Feixes de luzes do sol insistem em zunir e me perseguem. São cores líricas em busca de uma sombra. Acaso encontrei a entrada. Um maravilhoso castelo desenhado de amarelo, com uma escadaria muito alta e larga para as grandes majestades. Você vai subindo devagar e segurando no pilar enquanto se deslumbra com aquele monumento. Estátua da arquitetura que antes de construir fora um simples desenho de um louco que não chegou a morá-la. Pois quem não é? Os poetas sempre foram e ninguém julga ao contrário. Mundo da lua vive na lua, fora do ar, paira distante da realidade, os poetas... Gente vagabunda, gente que não tem o que fazer gente que não gosta de trabalhar! Arte para quê? Arte para quem? Se não há quem escutar, quem ler, quem vê, quem olhar? Arte dá trabalho, mas não dá emprego. Talvez por isso, muitos artistas foram morar lá, no Juqueri.
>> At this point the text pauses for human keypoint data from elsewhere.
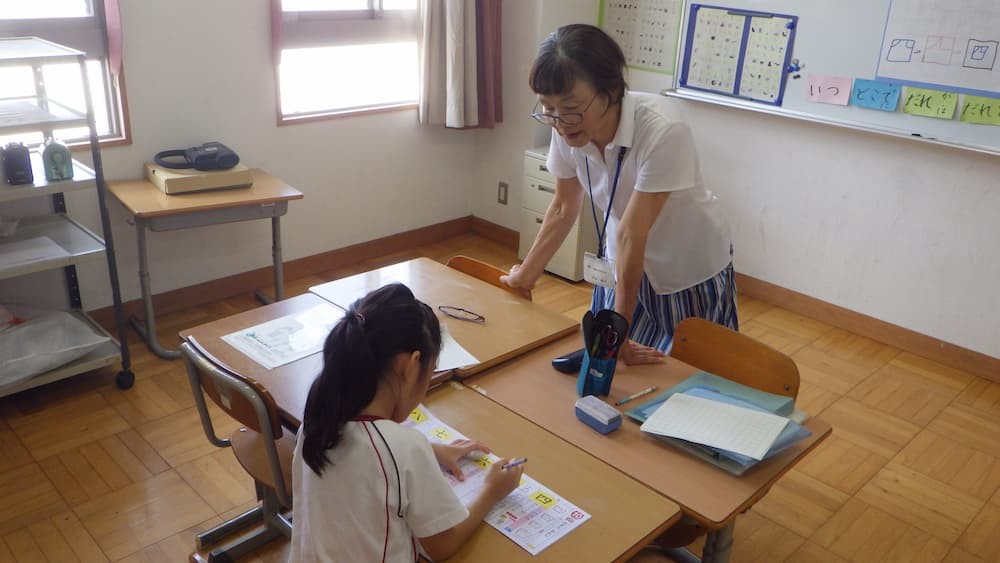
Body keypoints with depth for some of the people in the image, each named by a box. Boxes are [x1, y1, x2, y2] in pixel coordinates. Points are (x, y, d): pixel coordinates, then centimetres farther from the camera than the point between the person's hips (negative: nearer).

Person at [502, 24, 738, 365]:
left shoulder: (662, 132, -34)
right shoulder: (568, 130, -18)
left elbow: (631, 234, -33)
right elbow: (563, 209, -3)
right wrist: (524, 276, 4)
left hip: (691, 270, -4)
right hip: (623, 264, 5)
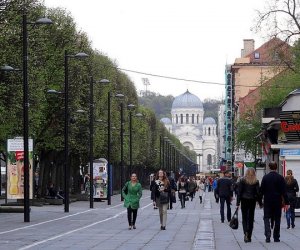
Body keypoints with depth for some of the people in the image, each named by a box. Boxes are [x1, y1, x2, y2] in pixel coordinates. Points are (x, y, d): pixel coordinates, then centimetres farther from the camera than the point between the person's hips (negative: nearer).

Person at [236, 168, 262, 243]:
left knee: (244, 218, 5)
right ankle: (249, 236, 9)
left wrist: (238, 203, -3)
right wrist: (260, 203, 6)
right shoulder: (256, 182, -2)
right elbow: (258, 192, -2)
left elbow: (239, 192, -5)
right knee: (251, 218, 8)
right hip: (252, 201, 1)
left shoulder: (242, 181, -3)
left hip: (244, 200, -1)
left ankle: (245, 232, -20)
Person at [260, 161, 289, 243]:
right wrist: (286, 202, -4)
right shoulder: (280, 178, -5)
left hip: (267, 201, 0)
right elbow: (284, 191, -6)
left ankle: (268, 235, -17)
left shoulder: (265, 177, -3)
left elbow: (261, 190, 0)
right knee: (277, 219, 9)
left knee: (267, 218, 3)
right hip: (277, 202, 0)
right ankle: (276, 237, 11)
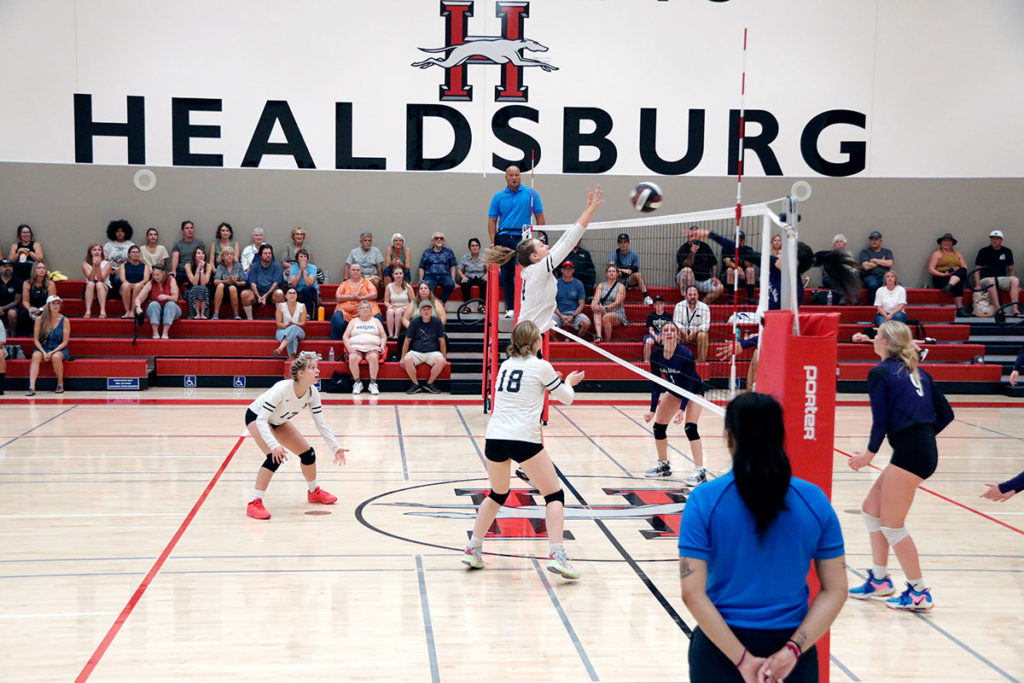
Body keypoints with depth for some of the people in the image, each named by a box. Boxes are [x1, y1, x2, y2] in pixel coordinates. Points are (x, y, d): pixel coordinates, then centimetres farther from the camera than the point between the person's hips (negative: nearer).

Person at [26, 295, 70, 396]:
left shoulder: (64, 320, -3)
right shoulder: (40, 319, 1)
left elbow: (65, 342, -4)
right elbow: (36, 339, 2)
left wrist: (52, 352, -17)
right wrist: (43, 352, -14)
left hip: (59, 349, -1)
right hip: (43, 348, 1)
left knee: (56, 357, -36)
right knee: (36, 355, -31)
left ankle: (60, 384, -14)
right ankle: (32, 387, -40)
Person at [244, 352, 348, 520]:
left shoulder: (312, 393, -19)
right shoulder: (282, 389, -38)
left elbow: (321, 423, -9)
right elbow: (261, 420, -39)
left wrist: (336, 448, -15)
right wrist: (274, 445, -50)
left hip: (278, 421, 7)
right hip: (256, 416, -7)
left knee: (308, 453, 6)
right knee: (275, 456, -27)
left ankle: (314, 492, 32)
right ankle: (254, 504, -20)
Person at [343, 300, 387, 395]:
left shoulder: (376, 321, 22)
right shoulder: (354, 322, 20)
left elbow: (383, 336, 17)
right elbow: (346, 337, 13)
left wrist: (382, 346, -3)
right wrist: (349, 348, -6)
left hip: (372, 348, 0)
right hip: (356, 348, 0)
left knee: (373, 357, -37)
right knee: (352, 358, -35)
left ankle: (373, 383, -33)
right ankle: (357, 383, -25)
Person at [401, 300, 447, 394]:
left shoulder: (437, 322, 5)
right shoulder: (414, 322, 5)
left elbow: (442, 341, 8)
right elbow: (407, 340, 6)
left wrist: (444, 357, 5)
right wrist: (403, 357, 3)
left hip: (432, 352, 0)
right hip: (416, 352, 0)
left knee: (440, 361, -32)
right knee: (408, 360, -33)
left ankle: (430, 383, -9)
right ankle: (415, 384, -13)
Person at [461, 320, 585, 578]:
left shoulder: (505, 365, 15)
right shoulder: (541, 366, 0)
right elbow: (566, 398, 12)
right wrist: (569, 382, 31)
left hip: (494, 438, 6)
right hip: (523, 439, -6)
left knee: (497, 494, 26)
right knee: (554, 495, 5)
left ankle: (473, 550, 24)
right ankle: (556, 554, -10)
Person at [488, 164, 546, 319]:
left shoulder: (531, 194, 6)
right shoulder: (498, 197, 9)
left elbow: (539, 216, 6)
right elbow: (492, 220, 9)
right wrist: (493, 243, 0)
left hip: (524, 238, -2)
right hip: (504, 239, 2)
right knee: (506, 274, 6)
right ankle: (510, 307, 14)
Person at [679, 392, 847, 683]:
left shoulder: (705, 500, -10)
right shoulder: (815, 500, -3)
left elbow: (693, 593, -15)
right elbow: (835, 590, -4)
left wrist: (742, 659, -14)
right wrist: (792, 649, -11)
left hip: (722, 648, -1)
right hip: (792, 654, 1)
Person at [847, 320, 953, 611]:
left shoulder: (880, 373, -5)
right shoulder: (917, 373, 17)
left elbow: (881, 420, -11)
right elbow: (945, 413, 15)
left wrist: (870, 453, 2)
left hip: (908, 453, -9)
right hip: (925, 449, 9)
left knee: (891, 524, 2)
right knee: (871, 508, 18)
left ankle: (919, 593, 8)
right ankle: (879, 579, 26)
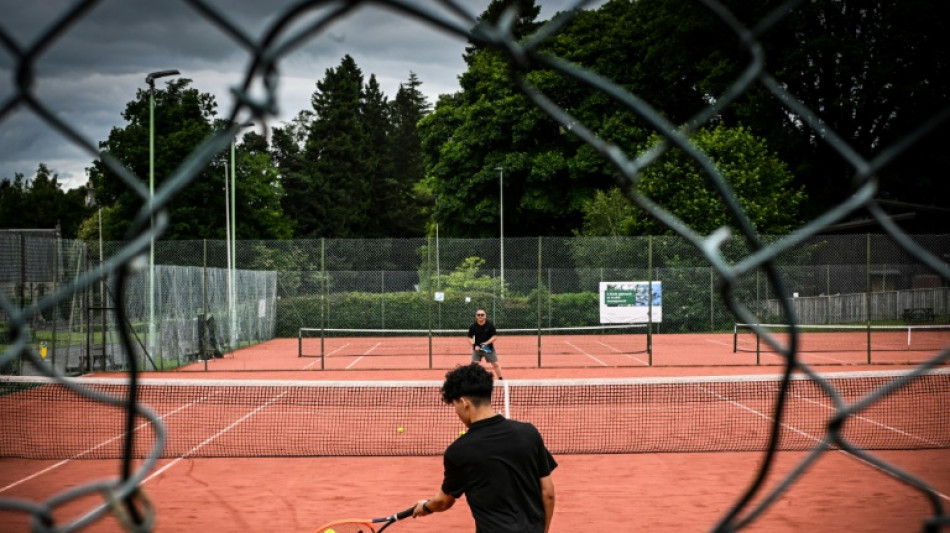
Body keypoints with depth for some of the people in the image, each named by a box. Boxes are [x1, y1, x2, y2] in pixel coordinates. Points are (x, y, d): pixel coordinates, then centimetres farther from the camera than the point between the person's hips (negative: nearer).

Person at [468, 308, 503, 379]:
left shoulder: (490, 325, -11)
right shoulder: (473, 326, -8)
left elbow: (494, 336, -10)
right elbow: (470, 337, -2)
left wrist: (487, 343, -24)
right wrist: (474, 345, -19)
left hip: (488, 348, 0)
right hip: (477, 348, 0)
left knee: (496, 364, 5)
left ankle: (500, 379, 20)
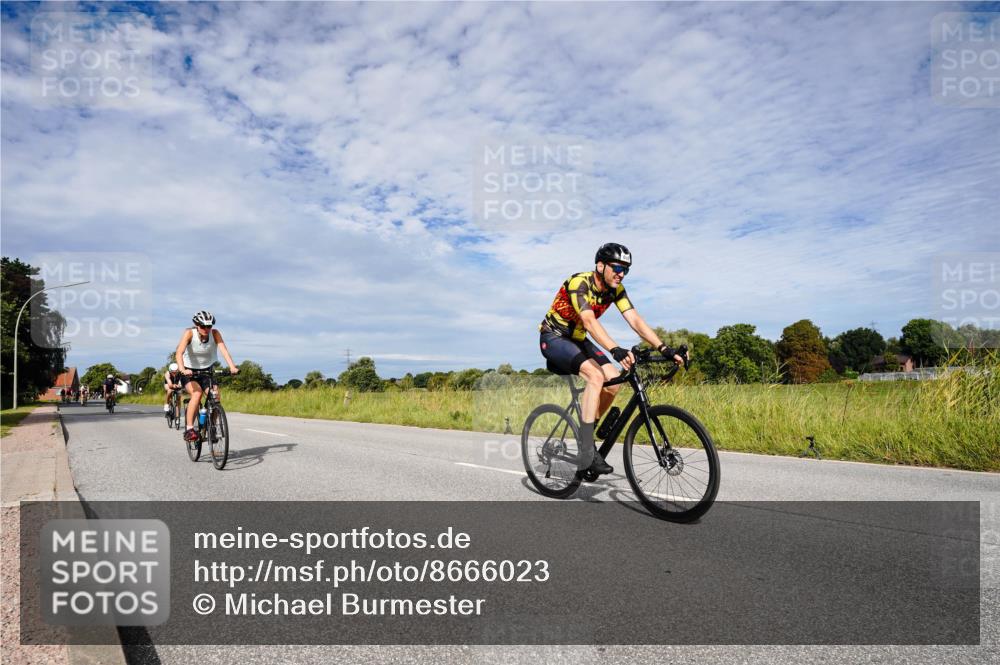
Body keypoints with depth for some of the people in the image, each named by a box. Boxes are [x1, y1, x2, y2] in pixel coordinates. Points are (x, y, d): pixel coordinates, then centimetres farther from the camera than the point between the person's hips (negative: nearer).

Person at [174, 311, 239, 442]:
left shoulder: (215, 333, -14)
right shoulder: (189, 333, -19)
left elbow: (224, 350, -26)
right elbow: (179, 353, -31)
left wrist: (232, 366, -43)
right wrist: (182, 370, -49)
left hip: (206, 371, 3)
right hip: (189, 372, -3)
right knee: (197, 393, -29)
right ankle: (189, 430, -26)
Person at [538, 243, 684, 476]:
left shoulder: (616, 289, -5)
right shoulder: (579, 282, -27)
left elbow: (635, 319, -14)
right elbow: (589, 321, -41)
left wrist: (663, 348, -26)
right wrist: (616, 350, -55)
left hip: (577, 339, 7)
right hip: (554, 338, -7)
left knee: (614, 382, -10)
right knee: (595, 376, -29)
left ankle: (586, 432, 10)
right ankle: (586, 454, -27)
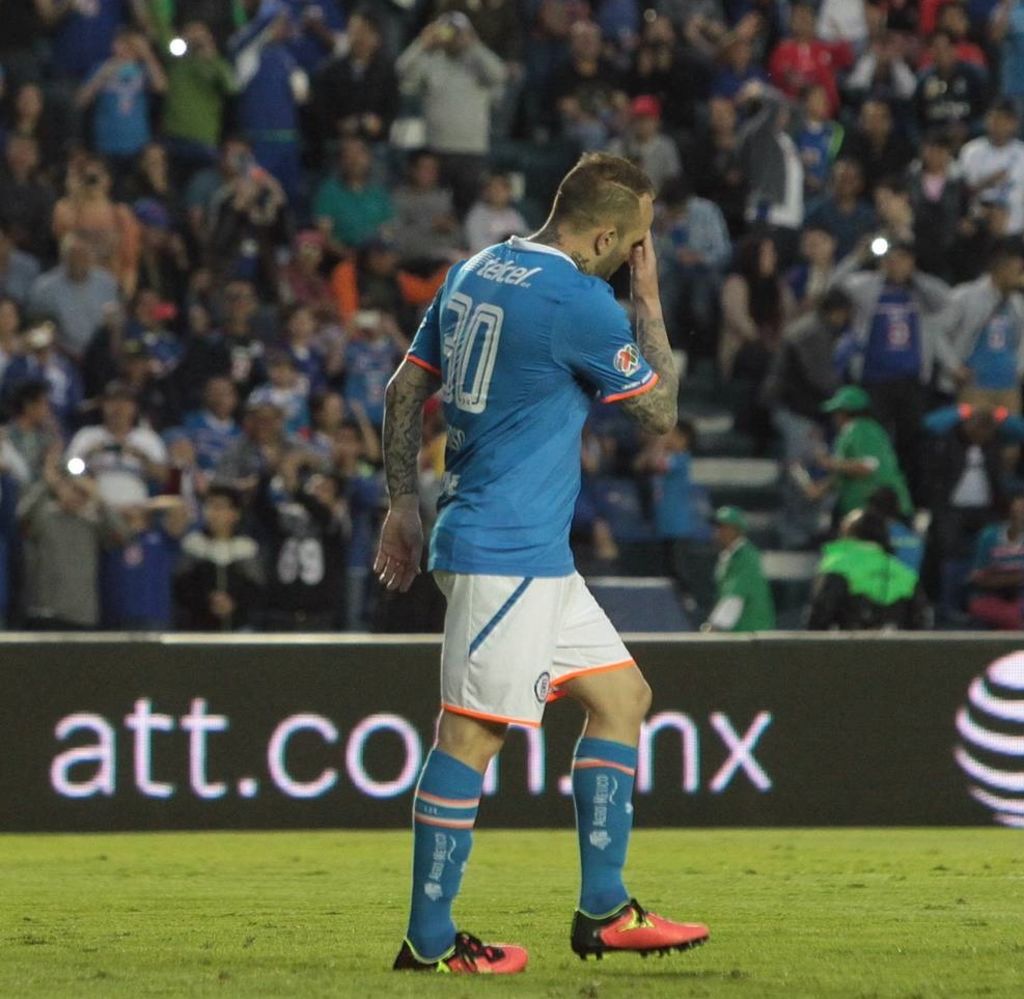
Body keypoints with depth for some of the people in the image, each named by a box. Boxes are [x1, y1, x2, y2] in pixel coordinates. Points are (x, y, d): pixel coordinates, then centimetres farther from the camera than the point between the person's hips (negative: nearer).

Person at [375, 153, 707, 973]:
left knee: (622, 695, 14)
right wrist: (650, 302, 4)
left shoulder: (476, 272, 12)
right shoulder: (578, 302, -15)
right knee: (473, 733, -7)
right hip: (508, 551, -10)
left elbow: (406, 390, 16)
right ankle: (429, 940, -5)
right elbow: (661, 412, -4)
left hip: (537, 553, 10)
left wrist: (403, 503, 19)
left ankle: (603, 910, 15)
Fora da realidade, fora da verdade absoluta que enlouquece sem você perceber, fora da sociedade perdida. Uma sociedade só de loucos assim era para ser um mundo feliz, mas não, o Juqueri era prova de toda a pervecidade humana. Começava pelo Jardim que dentro dele existia tão lindo, mas não para os internos que nem passear embaixo de suas árvores troncudas podiam. Ao não alguns poucos escolhidos, loucos mais normais, mais vividos. Ao não ser também que fugissem. O castelo central também não podiam freqüentar.